We've hear the phrase "farm -to-table."
It's big for foodies, especially in restaurants.
But now learning about local consumption is getting elementary.
It's called farm to school.
It's lunchtime at Rockbrook Elementary in the Westside School District, and it's taco day.
Like many days, the focus isn't just about getting through the lunch line or even choosing healthy options.
It's about knowing where their food comes from.
“We have a couple of specific farmers that we deal with, one that we get the melons from, one we get the apples from," Erin Vik, Nutritional Services Director.
"And then we have a couple of co-ops where we deal with a large number of farmers that procure some of the greens and squashes and whatnot."
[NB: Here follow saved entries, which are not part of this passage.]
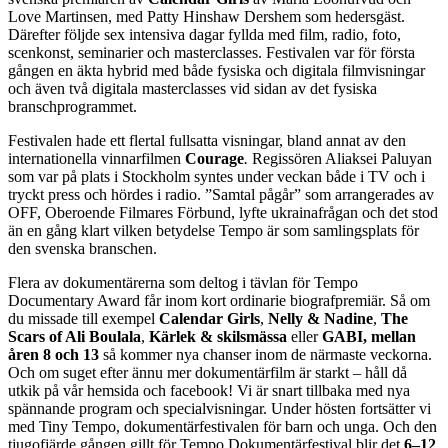
Love Martinsen, med Patty Hinshaw Dershem som hedersgäst.
Därefter följde sex intensiva dagar fyllda med film, radio, foto,
scenkonst, seminarier och masterclasses. Festivalen var för första
gången en äkta hybrid med både fysiska och digitala filmvisningar
och även två digitala masterclasses vid sidan av det fysiska
branschprogrammet.
Festivalen hade ett flertal fullsatta visningar, bland annat av den
internationella vinnarfilmen
Courage
.
Regissören Aliaksei Paluyan
som var på plats i Stockholm syntes under veckan både i TV och i
tryckt press och hördes i radio. ”Samtal pågår” som arrangerades av
OFF, Oberoende Filmares Förbund, lyfte ukrainafrågan och det stod
än en gång klart vilken betydelse Tempo är som samlingsplats för
den svenska branschen.
Flera av dokumentärerna som deltog i tävlan för Tempo
Documentary Award får inom kort ordinarie biografpremiär. Så om
du missade till exempel
Calendar Girls
,
Nelly & Nadine
,
The
Scars of Ali Boulala
,
Kärlek & skilsmässa
eller
GABI, mellan
åren 8 och 13
så kommer nya chanser inom de närmaste veckorna.
Och om suget efter ännu mer dokumentärfilm är starkt – håll då
utkik på vår hemsida och facebook! Vi är snart tillbaka med nya
spännande program och specialvisningar. Under hösten fortsätter vi
med Tiny Tempo, dokumentärfestivalen för barn och unga. Och den
tjugofjärde gången gillt för Tempo Dokumentärfestival blir det
6–12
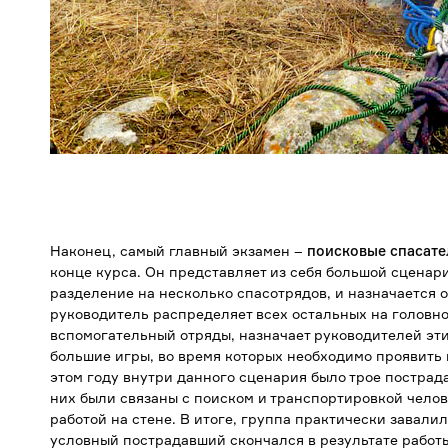
Наконец, самый главный экзамен –
поисковые спасате
конце курса. Он представляет из себя большой сценар
разделение на несколько спасотрядов, и назначается 
руководитель распределяет всех остальных на головн
вспомогательный отряды, назначает руководителей эт
большие игры, во время которых необходимо проявить 
этом году внутри данного сценария было трое пострад
них были связаны с поиском и транспортировкой челове
работой на стене. В итоге, группа практически завали
условный пострадавший скончался в результате работы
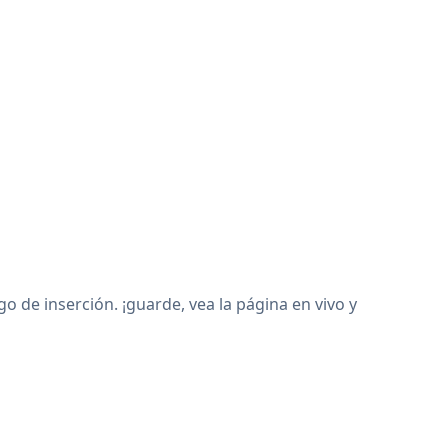
de inserción. ¡guarde, vea la página en vivo y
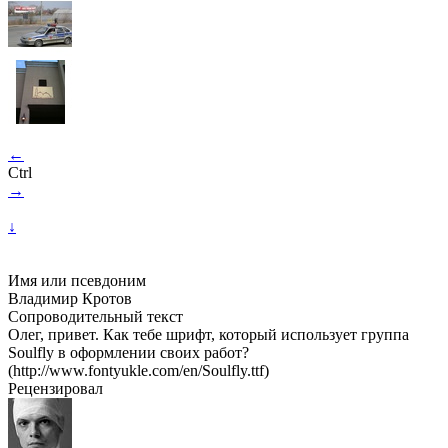
←
Ctrl
→
↓
Имя или псевдоним
Владимир Кротов
Сопроводительный текст
Олег, привет. Как тебе шрифт, который использует группа
Soulfly в оформлении своих работ?
(http://www.fontyukle.com/en/Soulfly.ttf)
Рецензировал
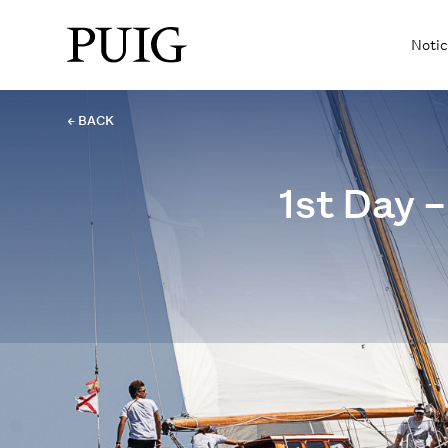
Notic
← BACK
1st Day –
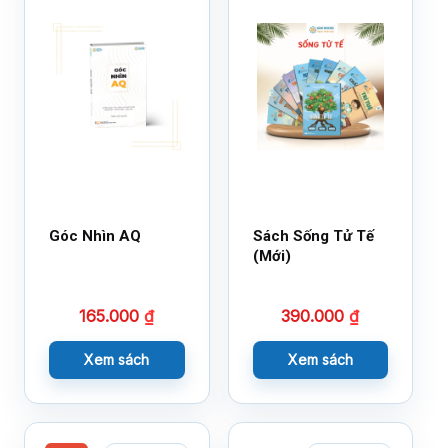
Góc Nhìn AQ
Sách Sống Tử Tế
(Mới)
165.000
₫
390.000
₫
Xem sách
Xem sách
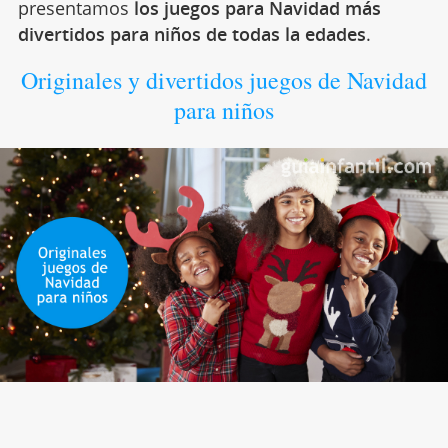
presentamos
los juegos para Navidad más
divertidos para niños de todas la edades
.
Originales y divertidos juegos de Navidad
para niños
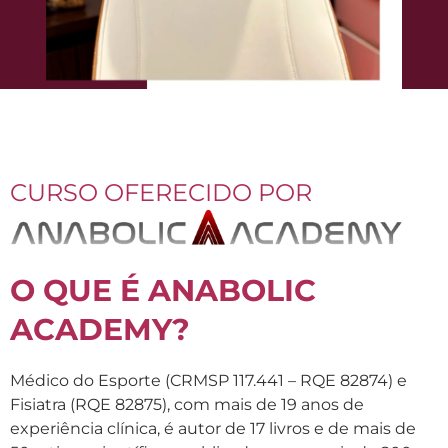
CURSO OFERECIDO POR
O QUE É ANABOLIC
ACADEMY?
Médico do Esporte (CRMSP 117.441 – RQE 82874) e
Fisiatra (RQE 82875), com mais de 19 anos de
experiência clínica, é autor de 17 livros e de mais de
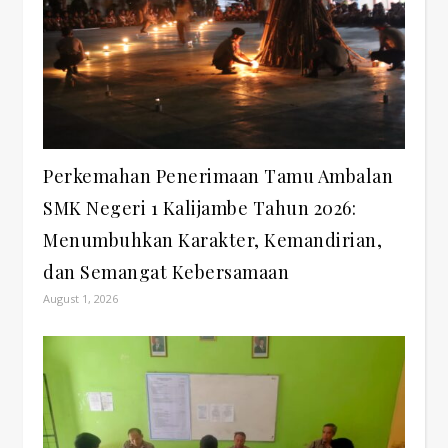
Perkemahan Penerimaan Tamu Ambalan
SMK Negeri 1 Kalijambe Tahun 2026:
Menumbuhkan Karakter, Kemandirian,
dan Semangat Kebersamaan
August 1, 2026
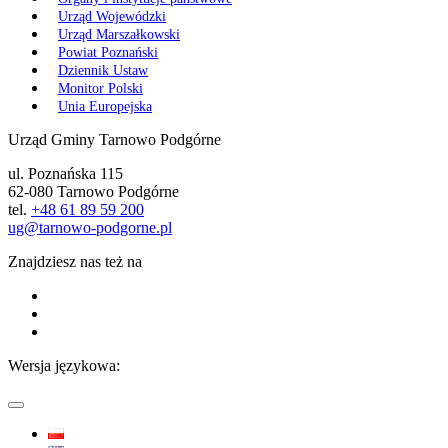
Urząd Wojewódzki
Urząd Marszałkowski
Powiat Poznański
Dziennik Ustaw
Monitor Polski
Unia Europejska
Urząd Gminy Tarnowo Podgórne
ul. Poznańska 115
62-080 Tarnowo Podgórne
tel.
+48 61 89 59 200
ug@tarnowo-podgorne.pl
Znajdziesz nas też na
Wersja językowa:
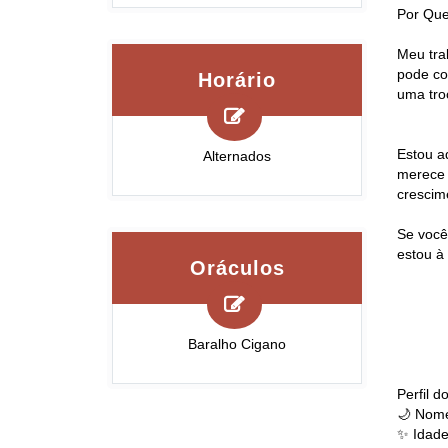
Por Que
Meu tra
pode co
Horário
uma tro
Estou a
Alternados
merece 
crescim
Se você
estou à
Oráculos
Baralho Cigano
Perfil 
🌙 Nome
✨ Idade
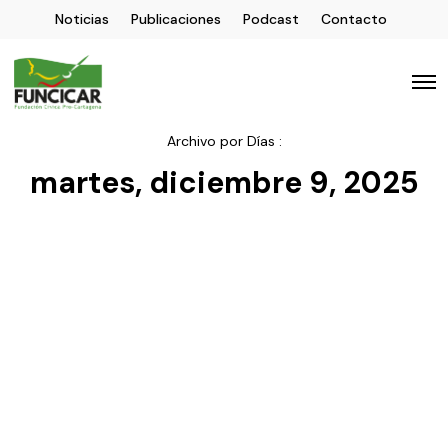
Noticias
Publicaciones
Podcast
Contacto
Archivo por Días :
martes, diciembre 9, 2025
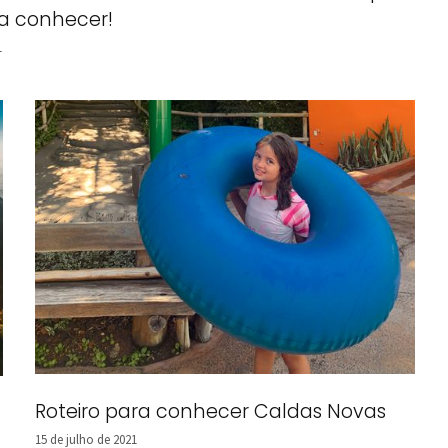
sa conhecer!
1
Roteiro para conhecer Caldas Novas
15 de julho de 2021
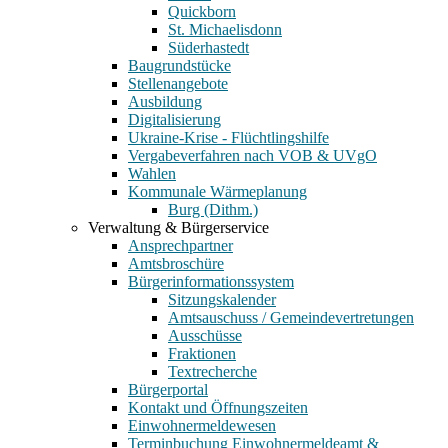
Quickborn
St. Michaelisdonn
Süderhastedt
Baugrundstücke
Stellenangebote
Ausbildung
Digitalisierung
Ukraine-Krise - Flüchtlingshilfe
Vergabeverfahren nach VOB & UVgO
Wahlen
Kommunale Wärmeplanung
Burg (Dithm.)
Verwaltung & Bürgerservice
Ansprechpartner
Amtsbroschüre
Bürgerinformationssystem
Sitzungskalender
Amtsauschuss / Gemeindevertretungen
Ausschüsse
Fraktionen
Textrecherche
Bürgerportal
Kontakt und Öffnungszeiten
Einwohnermeldewesen
Terminbuchung Einwohnermeldeamt &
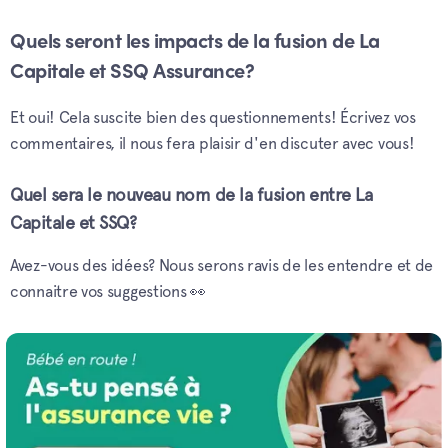
Quels seront les impacts de la fusion de La
Capitale et SSQ Assurance?
Et oui! Cela suscite bien des questionnements! Écrivez vos
commentaires, il nous fera plaisir d'en discuter avec vous!
Quel sera le nouveau nom de la fusion entre La
Capitale et SSQ?
Avez-vous des idées? Nous serons ravis de les entendre et de
connaitre vos suggestions 👀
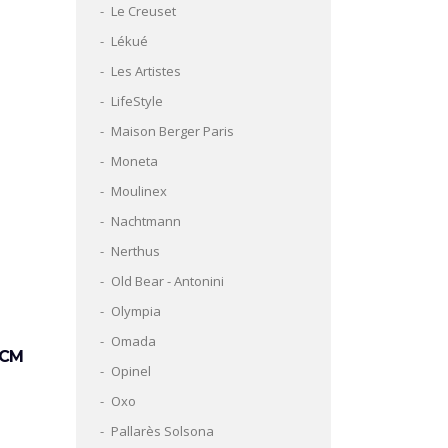
Le Creuset
Lékué
Les Artistes
LifeStyle
Maison Berger Paris
Moneta
Moulinex
Nachtmann
Nerthus
Old Bear - Antonini
Olympia
Omada
 CM
Opinel
Oxo
Pallarès Solsona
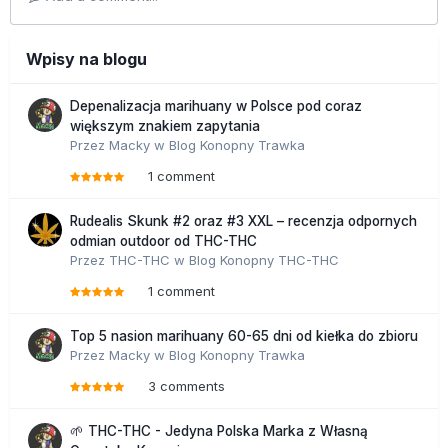
Wpisy na blogu
Depenalizacja marihuany w Polsce pod coraz
większym znakiem zapytania
Przez
Macky
w
Blog Konopny Trawka
1 comment
Rudealis Skunk #2 oraz #3 XXL – recenzja odpornych
odmian outdoor od THC-THC
Przez
THC-THC
w
Blog Konopny THC-THC
1 comment
Top 5 nasion marihuany 60-65 dni od kiełka do zbioru
Przez
Macky
w
Blog Konopny Trawka
3 comments
🌱 THC-THC - Jedyna Polska Marka z Własną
The 'farm-to-school' concept goes far beyond the cafeteria, instructors are also integrating the ideas of that into curriculum in the classroom.
“A student council might have come down and we procured different produce for them so every day the student council members would take whatever that item is to the classes," Vik said.
Many schools have taken on school garden clubs.
At Rockbrook Elementary, a garden club is just the start.
“Not only the study of how communities work together in social studies, but how those local farmers are able to provide that food and meet that need within the school lunch program, as well as to support curricular activities like we hosted, you'd also see it in science and the way that plants grow and knowing the way that foods are consumed," Vik added.
This is just the tip of the iceberg. Forty-two percent of u.s. schools are participating in some sort of farm-to-school effort. That's 23.6 million students.